The combination of these factors mid-week helped stop the U.S. dollar’s down trend since the beginning of the year. However, U.S. dollar strength emerged as President Trump’s re-affirmed the implementation of 25% tariffs on Canada and Mexico that are set to go into effect on March 4th. Thursday’s stronger than expected U.S. economic data (Gross Domestic Product, Durable Goods Orders, and Initial Jobless Claims) swung some market participants to factor in the Federal Reserve Bank will slow down the pace of interest rates cuts later this year.
Today, the Federal Reserve Bank’s preferred inflation measure, Personal Consumption Expenditures (PCE) price index rose 0.3% from December and 2.6% from last year offering some relief on the inflation front.
Mar-a-Lago Accord : Potentially Plaza Accord 2.0?
One of the interesting ideas floating around in the financial press gaining coverage is something called the “Mar-a-Lago Accord”. Named after President Trump’s residence in Florida, parallels are being made between the Trump administration possibly abandoning the long-held U.S. strong dollar policy to help reverse the course on the U.S. trade deficits with most of its major trading partners and the Plaza Accord in 1985.
The Plaza Accord was an agreement between the U.S., Japan, West Germany, France and the U.K. to depreciate the U.S. dollar to correct trade imbalances, particularly the U.S. trade deficit by making U.S. exports more competitive. One of the main monetary policy tools used was central bank intervention. The central banks of the U.S., Japan, West Germany, France and the U.K over a period of time sold the U.S. dollar to drive it lower.
To see this effect on the value of the dollar, see the below chart of the U.S. dollar index.

President Trump’s nominee to head the White House Council of Economic Advisors (Dr. Stephen Miran - yet to be confirmed by the U.S. Senate) published a white paper on November 12, 2024 entitled ‘A User’s Guide to Restructuring the Global Trading System’. Dr. Miran currently is with Hudson Bay Capital (a hedge fund) and previously served as a senior advisor to the U.S Treasury during President Trump’s first term.
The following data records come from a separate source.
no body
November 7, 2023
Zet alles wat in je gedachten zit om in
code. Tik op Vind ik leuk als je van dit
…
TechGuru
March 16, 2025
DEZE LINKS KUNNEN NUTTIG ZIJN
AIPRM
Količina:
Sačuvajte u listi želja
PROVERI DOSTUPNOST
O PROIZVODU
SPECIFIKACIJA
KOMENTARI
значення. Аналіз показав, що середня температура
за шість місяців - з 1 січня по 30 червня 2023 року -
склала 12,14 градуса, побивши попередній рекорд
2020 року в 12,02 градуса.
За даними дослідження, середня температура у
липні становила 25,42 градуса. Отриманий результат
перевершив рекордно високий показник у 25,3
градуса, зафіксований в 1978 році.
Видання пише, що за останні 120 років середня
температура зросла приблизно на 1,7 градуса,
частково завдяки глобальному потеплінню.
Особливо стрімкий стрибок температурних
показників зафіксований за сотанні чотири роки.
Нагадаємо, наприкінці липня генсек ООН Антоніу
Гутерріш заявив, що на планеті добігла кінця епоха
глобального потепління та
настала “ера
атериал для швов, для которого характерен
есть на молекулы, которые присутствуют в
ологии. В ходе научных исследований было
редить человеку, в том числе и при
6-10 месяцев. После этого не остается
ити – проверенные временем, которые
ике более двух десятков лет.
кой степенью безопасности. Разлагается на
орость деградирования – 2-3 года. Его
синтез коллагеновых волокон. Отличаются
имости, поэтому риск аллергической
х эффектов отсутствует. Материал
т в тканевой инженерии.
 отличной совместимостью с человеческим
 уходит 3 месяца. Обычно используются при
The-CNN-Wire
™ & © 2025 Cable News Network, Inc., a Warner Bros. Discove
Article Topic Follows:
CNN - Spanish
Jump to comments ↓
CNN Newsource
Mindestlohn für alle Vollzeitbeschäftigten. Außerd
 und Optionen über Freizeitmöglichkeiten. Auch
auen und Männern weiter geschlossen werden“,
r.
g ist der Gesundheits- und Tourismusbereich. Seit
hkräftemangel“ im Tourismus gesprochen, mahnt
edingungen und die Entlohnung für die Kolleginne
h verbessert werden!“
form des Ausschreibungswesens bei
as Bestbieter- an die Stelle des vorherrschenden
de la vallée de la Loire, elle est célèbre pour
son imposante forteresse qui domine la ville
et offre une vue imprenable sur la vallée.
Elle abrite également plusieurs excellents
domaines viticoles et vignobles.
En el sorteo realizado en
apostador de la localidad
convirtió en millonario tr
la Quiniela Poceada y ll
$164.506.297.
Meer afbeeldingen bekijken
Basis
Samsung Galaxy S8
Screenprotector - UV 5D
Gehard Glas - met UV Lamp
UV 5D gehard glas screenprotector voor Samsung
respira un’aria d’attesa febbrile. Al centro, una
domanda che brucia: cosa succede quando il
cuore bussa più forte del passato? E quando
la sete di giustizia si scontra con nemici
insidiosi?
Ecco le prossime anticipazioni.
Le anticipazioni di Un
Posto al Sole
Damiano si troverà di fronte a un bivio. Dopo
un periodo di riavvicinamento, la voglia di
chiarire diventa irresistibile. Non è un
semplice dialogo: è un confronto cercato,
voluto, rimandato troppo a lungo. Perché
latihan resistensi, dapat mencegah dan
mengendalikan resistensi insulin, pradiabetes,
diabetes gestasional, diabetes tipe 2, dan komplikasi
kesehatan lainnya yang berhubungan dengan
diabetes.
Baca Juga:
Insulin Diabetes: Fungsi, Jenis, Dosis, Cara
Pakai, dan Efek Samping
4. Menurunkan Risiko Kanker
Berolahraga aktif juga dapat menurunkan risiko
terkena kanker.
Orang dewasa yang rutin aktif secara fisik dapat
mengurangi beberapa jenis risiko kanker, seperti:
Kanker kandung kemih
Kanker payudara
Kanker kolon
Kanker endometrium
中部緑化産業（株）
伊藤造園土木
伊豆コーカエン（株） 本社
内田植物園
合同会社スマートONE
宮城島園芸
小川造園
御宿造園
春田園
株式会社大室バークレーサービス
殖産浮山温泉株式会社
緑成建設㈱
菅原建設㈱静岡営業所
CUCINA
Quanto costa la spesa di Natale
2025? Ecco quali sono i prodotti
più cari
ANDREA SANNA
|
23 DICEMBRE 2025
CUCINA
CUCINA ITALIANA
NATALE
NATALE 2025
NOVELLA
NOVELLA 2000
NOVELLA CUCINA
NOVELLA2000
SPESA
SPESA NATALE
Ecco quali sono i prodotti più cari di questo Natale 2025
He also comes with an academic pedigree with a Ph.D in economics from Harvard.
In this thirty-eight-page white paper, Dr. Miran argues the effect of President Trump’s anticipated tariffs will drive up the value of the U.S. dollar. To counteract this, the U.S. administration should consider policy tools both multilaterally and unilaterally that would drive down the U.S. dollar. In the conclusion of the white paper, he says ‘There’s a path by which the Trump Administration can reconfigure the global trading and financial system to America’s benefit, but it is narrow, and will require careful planning, precise execution, and attention to steps to minimize adverse consequences.’
It seems U.S. Treasury Secretary Scott Bessent might share similar sentiments. This past June before Trump’s election, he was quoted as saying ‘some kind of grand economic reordering’ might be needed in the coming years.’
In the United States, to execute foreign exchange intervention, the U.S. Treasury instructs the Federal Reserve Bank. From there, the Federal Reserve Bank intervenes in the foreign exchange markets. The head of the U.S. Treasury reports to the President of the United States.
As the Trump presidency has demonstrated the pathway from idea to execution (or at least pending execution) can be quick, the summoning of U.S. intervention in the foreign exchange markets to counteract the unwanted effects of tariffs or other trade policies could have an effect of increased U.S. dollar volatility.